* [Description of the task] The expected answer is the set of lines in the data below between the line holding "Der säkulare Blick auf die Welt." and the line holding "Documento di Valutazione dei Rischi", inclusive, written out exactly.

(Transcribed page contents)
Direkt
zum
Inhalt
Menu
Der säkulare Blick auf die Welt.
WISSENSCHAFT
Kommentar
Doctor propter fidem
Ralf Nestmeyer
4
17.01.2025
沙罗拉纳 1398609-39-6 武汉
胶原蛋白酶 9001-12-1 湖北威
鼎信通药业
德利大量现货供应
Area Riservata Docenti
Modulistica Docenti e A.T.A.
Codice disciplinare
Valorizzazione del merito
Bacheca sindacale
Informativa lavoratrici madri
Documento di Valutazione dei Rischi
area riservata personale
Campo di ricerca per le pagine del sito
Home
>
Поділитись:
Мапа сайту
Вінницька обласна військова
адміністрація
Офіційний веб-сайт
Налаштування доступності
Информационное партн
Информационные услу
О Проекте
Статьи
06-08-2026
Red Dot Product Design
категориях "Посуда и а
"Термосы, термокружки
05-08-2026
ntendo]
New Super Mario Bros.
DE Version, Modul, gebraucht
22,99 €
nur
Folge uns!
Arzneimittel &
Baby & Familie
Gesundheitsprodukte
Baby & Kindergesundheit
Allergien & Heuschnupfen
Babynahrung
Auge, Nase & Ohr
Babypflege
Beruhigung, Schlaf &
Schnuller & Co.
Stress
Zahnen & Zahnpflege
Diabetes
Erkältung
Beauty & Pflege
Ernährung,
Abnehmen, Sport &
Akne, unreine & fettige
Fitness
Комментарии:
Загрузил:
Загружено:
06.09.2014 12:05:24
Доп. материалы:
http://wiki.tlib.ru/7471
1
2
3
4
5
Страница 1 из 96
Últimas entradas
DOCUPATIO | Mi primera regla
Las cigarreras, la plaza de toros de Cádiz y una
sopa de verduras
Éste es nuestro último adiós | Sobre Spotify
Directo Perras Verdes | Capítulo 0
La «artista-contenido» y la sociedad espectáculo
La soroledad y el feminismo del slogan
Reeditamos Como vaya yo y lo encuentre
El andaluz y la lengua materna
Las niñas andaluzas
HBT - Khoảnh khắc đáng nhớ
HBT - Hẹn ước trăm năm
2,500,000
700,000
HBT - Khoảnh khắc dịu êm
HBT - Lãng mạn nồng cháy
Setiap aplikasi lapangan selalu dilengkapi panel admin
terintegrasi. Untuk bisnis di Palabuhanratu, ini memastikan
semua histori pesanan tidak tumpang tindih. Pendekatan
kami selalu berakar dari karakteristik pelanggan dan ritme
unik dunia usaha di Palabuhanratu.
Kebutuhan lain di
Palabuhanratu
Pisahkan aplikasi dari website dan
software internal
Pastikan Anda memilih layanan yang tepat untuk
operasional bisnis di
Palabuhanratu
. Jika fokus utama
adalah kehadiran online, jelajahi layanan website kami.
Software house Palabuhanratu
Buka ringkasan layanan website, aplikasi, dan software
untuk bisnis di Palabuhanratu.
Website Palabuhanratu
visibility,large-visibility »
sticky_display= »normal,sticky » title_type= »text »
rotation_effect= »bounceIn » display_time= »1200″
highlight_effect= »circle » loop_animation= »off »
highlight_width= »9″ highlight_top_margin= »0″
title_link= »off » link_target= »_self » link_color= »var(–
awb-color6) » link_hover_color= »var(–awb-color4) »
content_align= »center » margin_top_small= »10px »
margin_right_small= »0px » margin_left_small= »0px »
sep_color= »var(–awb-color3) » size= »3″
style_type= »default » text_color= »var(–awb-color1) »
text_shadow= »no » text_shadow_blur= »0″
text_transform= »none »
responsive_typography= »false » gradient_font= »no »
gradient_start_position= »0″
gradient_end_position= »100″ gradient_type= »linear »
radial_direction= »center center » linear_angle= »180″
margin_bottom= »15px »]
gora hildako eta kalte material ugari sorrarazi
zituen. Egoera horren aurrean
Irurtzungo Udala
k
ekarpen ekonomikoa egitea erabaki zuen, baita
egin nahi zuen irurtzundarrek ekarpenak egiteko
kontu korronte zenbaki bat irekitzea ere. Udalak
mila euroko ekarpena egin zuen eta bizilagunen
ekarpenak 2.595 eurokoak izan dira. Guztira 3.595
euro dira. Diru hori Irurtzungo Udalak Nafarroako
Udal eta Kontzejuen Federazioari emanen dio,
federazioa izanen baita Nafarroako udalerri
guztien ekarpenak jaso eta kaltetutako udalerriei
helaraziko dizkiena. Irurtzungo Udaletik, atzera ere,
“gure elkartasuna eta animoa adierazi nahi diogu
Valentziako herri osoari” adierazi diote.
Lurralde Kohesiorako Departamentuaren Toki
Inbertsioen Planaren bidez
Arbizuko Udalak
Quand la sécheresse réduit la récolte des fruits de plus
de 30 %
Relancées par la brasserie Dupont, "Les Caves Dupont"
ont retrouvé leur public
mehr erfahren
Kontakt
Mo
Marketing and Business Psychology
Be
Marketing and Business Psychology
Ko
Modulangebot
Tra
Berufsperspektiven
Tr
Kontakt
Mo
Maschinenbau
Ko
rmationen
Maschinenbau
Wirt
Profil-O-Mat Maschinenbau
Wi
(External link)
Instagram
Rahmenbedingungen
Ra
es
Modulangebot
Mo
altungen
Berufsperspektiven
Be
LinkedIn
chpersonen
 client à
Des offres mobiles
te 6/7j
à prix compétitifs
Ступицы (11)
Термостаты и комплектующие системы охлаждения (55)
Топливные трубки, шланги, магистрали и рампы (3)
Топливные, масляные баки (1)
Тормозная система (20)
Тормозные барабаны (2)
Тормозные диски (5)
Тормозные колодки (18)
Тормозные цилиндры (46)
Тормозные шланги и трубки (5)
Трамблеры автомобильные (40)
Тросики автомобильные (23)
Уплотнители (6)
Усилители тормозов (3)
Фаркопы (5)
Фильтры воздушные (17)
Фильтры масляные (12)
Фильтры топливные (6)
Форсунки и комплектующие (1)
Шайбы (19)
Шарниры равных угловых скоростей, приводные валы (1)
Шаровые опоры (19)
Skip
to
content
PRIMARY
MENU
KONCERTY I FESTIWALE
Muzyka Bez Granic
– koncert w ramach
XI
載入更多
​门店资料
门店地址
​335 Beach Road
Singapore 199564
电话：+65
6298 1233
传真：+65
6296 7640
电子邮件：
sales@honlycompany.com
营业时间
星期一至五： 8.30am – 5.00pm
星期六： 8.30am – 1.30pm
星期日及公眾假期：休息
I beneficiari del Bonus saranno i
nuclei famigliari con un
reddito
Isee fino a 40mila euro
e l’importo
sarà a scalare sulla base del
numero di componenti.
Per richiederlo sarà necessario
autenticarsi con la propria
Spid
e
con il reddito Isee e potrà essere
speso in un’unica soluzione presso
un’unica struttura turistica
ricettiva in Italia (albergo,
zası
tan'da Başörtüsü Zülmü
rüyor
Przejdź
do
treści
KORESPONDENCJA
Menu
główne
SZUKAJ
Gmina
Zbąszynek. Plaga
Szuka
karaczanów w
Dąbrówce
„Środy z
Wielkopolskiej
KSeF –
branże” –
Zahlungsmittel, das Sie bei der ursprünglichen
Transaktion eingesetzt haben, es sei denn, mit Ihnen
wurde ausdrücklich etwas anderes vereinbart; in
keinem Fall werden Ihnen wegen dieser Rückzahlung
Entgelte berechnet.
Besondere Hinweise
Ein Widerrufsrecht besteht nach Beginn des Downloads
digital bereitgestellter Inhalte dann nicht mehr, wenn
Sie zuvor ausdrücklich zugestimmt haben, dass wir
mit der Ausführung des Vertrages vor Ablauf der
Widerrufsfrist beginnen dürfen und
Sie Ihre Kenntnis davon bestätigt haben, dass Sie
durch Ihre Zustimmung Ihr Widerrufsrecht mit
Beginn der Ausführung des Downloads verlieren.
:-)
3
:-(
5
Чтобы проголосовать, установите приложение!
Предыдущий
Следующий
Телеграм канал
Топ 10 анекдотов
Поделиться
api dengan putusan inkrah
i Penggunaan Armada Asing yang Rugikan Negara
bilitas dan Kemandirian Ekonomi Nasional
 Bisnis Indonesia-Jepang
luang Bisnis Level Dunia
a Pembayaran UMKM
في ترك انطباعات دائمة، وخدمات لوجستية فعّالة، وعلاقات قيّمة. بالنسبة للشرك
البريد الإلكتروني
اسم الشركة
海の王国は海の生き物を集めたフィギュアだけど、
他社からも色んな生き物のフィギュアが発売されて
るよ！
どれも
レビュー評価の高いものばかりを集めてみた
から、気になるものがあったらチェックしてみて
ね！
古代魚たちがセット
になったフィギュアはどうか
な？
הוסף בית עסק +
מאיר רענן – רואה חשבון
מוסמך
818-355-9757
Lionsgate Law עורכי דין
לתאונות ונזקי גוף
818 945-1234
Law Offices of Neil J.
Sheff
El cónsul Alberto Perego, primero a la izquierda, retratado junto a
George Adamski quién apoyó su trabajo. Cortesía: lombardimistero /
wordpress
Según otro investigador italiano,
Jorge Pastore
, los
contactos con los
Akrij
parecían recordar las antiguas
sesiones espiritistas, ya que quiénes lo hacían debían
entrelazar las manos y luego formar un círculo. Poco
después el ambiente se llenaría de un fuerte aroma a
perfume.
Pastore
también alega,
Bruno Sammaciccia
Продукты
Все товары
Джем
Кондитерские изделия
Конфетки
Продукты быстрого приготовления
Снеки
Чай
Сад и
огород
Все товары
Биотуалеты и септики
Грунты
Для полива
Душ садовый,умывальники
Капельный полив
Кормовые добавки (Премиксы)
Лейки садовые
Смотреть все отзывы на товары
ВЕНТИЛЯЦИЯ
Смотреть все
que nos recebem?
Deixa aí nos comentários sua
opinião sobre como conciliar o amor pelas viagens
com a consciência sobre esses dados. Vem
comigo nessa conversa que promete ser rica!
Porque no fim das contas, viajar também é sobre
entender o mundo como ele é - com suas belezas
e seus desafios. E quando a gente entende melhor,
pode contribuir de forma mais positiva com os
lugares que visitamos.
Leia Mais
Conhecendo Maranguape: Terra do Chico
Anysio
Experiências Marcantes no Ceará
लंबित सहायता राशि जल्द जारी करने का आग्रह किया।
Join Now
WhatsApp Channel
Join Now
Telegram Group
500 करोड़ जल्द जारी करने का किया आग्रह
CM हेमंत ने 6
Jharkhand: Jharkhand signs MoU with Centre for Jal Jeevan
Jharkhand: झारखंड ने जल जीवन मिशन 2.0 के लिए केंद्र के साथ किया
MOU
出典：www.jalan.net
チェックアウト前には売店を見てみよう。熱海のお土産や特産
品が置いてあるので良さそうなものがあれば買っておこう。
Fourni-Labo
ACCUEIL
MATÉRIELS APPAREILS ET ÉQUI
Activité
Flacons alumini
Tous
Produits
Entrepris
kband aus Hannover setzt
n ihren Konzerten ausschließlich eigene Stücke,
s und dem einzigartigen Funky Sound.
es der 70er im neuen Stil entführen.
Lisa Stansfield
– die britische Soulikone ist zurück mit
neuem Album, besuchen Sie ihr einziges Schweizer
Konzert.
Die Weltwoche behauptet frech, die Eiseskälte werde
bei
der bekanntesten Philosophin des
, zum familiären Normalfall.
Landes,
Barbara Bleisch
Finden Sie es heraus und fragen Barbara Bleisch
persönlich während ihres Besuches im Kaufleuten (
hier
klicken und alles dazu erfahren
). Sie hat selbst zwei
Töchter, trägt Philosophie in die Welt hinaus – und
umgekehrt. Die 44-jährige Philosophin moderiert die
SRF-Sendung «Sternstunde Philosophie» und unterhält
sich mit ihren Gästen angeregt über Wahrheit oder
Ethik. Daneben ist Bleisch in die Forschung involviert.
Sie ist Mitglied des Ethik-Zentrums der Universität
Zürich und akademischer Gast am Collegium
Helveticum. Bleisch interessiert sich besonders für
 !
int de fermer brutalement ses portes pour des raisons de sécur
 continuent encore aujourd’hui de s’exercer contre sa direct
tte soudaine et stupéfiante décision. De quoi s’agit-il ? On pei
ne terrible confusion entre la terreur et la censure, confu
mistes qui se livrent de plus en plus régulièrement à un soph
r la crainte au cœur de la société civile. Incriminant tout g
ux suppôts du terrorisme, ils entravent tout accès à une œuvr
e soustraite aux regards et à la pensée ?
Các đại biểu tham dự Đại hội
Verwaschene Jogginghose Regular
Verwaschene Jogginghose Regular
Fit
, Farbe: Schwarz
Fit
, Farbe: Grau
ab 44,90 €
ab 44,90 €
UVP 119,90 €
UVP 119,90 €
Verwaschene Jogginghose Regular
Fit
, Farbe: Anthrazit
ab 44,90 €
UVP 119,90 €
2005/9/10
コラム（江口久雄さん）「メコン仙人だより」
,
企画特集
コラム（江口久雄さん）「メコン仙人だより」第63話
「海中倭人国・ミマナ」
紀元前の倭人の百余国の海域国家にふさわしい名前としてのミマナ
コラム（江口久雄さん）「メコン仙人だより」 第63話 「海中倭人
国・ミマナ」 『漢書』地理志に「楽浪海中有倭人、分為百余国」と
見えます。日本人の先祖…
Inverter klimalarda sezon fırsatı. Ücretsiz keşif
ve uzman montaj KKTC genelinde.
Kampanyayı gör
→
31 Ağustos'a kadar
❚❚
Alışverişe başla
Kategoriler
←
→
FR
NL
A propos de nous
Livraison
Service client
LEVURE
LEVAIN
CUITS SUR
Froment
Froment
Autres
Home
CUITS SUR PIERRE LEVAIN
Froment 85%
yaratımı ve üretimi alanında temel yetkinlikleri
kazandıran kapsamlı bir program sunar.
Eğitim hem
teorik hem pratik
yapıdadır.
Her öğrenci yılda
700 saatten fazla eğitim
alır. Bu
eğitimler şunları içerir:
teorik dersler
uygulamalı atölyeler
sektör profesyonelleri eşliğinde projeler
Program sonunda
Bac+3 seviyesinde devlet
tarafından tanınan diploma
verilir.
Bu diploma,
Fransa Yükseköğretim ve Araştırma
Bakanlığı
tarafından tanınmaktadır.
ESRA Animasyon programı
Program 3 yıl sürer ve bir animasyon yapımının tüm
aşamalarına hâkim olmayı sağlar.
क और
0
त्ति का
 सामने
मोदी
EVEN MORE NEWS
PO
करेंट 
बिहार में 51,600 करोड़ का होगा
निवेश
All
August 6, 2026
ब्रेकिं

* [Exercise output]
Der säkulare Blick auf die Welt.
WISSENSCHAFT
Kommentar
Doctor propter fidem
Ralf Nestmeyer
4
17.01.2025
沙罗拉纳 1398609-39-6 武汉
胶原蛋白酶 9001-12-1 湖北威
鼎信通药业
德利大量现货供应
Area Riservata Docenti
Modulistica Docenti e A.T.A.
Codice disciplinare
Valorizzazione del merito
Bacheca sindacale
Informativa lavoratrici madri
Documento di Valutazione dei Rischi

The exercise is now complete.